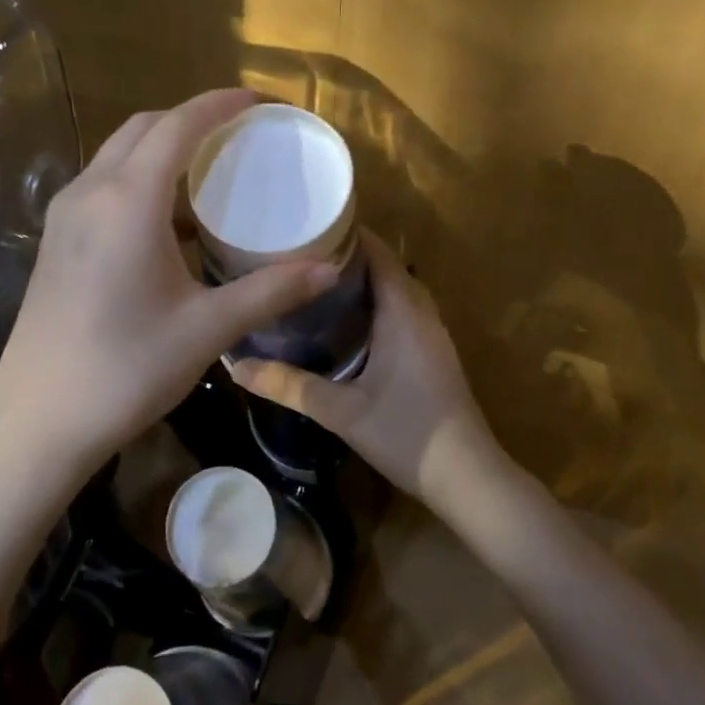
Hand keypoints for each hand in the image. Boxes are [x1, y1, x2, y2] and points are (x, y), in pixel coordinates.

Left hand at [0, 90, 339, 481]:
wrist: (37, 421)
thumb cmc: (126, 369)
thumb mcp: (207, 328)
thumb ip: (270, 291)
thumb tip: (329, 269)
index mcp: (128, 201)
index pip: (177, 126)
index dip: (219, 105)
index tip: (257, 101)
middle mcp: (90, 192)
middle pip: (142, 129)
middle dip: (190, 120)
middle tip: (238, 135)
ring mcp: (64, 216)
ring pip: (117, 155)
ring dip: (162, 148)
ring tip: (210, 171)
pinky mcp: (55, 241)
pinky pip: (103, 184)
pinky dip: (140, 178)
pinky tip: (170, 221)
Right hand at [230, 229, 502, 507]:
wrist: (468, 477)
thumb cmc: (406, 434)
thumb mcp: (341, 411)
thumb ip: (289, 386)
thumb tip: (236, 368)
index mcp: (403, 312)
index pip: (378, 252)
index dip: (346, 234)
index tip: (306, 228)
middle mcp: (422, 313)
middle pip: (387, 266)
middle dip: (348, 255)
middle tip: (300, 255)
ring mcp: (432, 334)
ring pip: (397, 289)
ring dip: (364, 280)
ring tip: (317, 281)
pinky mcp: (434, 353)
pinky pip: (404, 310)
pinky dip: (377, 302)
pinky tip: (348, 321)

• Prompt: Copy all lines from the listing that contain "ring".

• Written reply:
ring mcp: (64, 216)
ring pip: (117, 155)
ring dip: (162, 148)
ring tip: (210, 171)
ring mcp: (432, 334)
ring pip: (397, 289)
ring dip: (364, 280)
ring tip: (317, 281)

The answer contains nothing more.